= Prairie Spirit Trail State Park =

Kansas state park

Prairie Spirit Trail State Park is a rail trail that is a Kansas State Park.

The trail is built on the former right of way of the Leavenworth, Lawrence and Galveston Railroad from Ottawa, Kansas, to Iola, Kansas. The trail runs 50 miles from its northern terminus at Ottawa, Kansas to its southern terminus at Iola, Kansas.

The trail is open for use by hikers, joggers, and bicyclists year-round, from sunrise to sunset. This trail is paved with a hard-packed limestone screening outside of the city limits of Ottawa, Garnett, and Iola. Inside Ottawa, Garnett, and Iola, the trail is paved with asphalt. As of January 1st, 2019 a trail use permit is no longer required.

During flooding in June 2007, a section of the bridge carrying the trail over Pottawatomie Creek north of Garnett washed out. The bridge has since been replaced.

==Trail Route==
The trail's northern terminus is located at the Old Depot Museum in Ottawa, Kansas at . The Museum and terminus of the trail is located just north of the Marais Des Cygnes River in downtown Ottawa. From Ottawa, the trail heads south and detours from the right of way to cross under Interstate 35 at its intersection with US Highway 59.

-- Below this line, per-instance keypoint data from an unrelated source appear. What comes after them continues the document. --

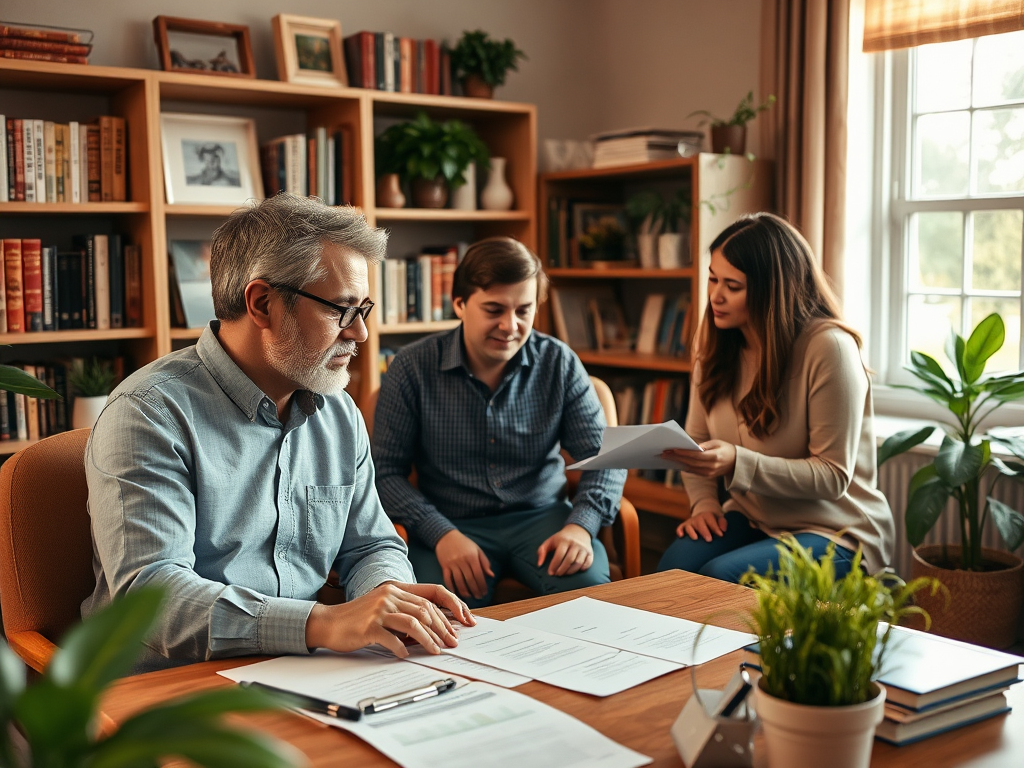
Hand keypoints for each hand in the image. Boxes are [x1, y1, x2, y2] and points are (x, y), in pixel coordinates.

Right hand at [304, 581, 473, 657]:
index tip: (454, 630)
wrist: (328, 623)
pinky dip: (402, 648)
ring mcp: (379, 610)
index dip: (444, 615)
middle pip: (424, 611)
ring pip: (413, 624)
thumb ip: (403, 611)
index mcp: (394, 589)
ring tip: (436, 651)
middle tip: (451, 643)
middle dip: (442, 629)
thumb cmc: (357, 619)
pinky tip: (406, 655)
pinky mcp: (369, 627)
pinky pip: (392, 639)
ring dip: (428, 640)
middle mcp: (388, 595)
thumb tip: (430, 628)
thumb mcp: (382, 608)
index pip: (428, 599)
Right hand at [435, 530, 494, 599]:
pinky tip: (456, 592)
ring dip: (464, 591)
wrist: (446, 536)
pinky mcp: (444, 566)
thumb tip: (491, 575)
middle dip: (475, 590)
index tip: (485, 592)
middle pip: (469, 580)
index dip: (482, 585)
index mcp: (472, 557)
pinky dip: (452, 587)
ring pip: (459, 581)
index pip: (478, 574)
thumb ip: (485, 562)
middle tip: (479, 597)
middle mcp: (462, 561)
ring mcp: (452, 564)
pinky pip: (448, 579)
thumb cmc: (464, 543)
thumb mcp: (477, 549)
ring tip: (469, 596)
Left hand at [536, 524, 593, 575]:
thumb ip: (542, 551)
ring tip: (564, 573)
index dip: (554, 566)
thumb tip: (539, 564)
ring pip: (578, 563)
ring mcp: (584, 548)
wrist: (578, 530)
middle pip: (569, 560)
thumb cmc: (561, 538)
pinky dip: (582, 569)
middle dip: (562, 570)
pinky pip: (588, 563)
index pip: (559, 556)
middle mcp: (575, 544)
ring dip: (570, 571)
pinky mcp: (590, 552)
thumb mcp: (550, 541)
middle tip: (557, 574)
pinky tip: (575, 570)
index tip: (550, 573)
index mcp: (564, 540)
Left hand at [662, 439, 736, 478]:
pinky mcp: (707, 475)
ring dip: (677, 462)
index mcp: (715, 457)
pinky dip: (683, 466)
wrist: (737, 462)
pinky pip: (693, 471)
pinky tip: (675, 462)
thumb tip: (693, 447)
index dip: (683, 453)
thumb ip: (705, 445)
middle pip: (690, 462)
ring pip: (690, 468)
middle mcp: (711, 467)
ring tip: (666, 457)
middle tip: (664, 453)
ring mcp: (709, 473)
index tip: (672, 449)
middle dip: (676, 457)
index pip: (695, 455)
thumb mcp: (717, 442)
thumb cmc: (726, 448)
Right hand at [676, 510, 728, 541]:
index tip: (721, 535)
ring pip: (689, 526)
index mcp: (707, 515)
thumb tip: (723, 530)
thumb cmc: (713, 521)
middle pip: (699, 523)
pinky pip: (680, 528)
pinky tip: (681, 536)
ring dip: (691, 532)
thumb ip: (722, 523)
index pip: (710, 520)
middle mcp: (697, 518)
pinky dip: (679, 531)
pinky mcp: (684, 526)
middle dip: (704, 531)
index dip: (715, 527)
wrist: (704, 516)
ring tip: (696, 538)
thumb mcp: (719, 518)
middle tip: (709, 539)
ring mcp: (690, 522)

Continuing to the south from Ottawa, the trail hits two small railroad towns, Princeton and Richmond. Garnett, located about midway on the 50 mi right of way between Ottawa and Iola features a restored Santa Fe depot which is used as the city's trailhead. The depot serves as a rest stop for trail users, as well as an information center for the city.

Phase 3 of the trail spans from Welda, Kansas, to Iola, Kansas, passing the small towns of Colony and Carlyle. Colony and Iola trailheads feature both restrooms and water, while the Carlyle trailhead has only a single restroom without water. Trail mile markers for phase three include mile 99 at Colony, mile 104 at Carlyle, Kansas, and mile 109 at the Iola terminating trailhead at .

==Future expansion==
The trail has been developed southward from the Iola trailhead to the town of Humboldt, about nine miles, led through the efforts of Thrive Allen County, a community organization, and the Allen County local government. This extension is named the Southwind Rail-Trail, and opened to the public on June 10, 2013. Future aspirations of the trail include intersecting the Flint Hills Trail, a 117 mi trail under construction (as of 2024) connecting Herington, Kansas, to the west, and Osawatomie, Kansas, to the east, in Ottawa. The eastern section from Ottawa to Osawatomie is completed. This trail is also part of the ambitious Quad-State Trail project which will connect trails together in Nebraska, Kansas, Missouri, and Iowa. The project also includes the Katy Trail State Park in Missouri.

==Management==
The park is routinely patrolled by staff of the Kansas Department of Wildlife, Parks and Tourism and other law-enforcement agencies. Only non-motorized vehicles, and motorized wheelchairs, are allowed.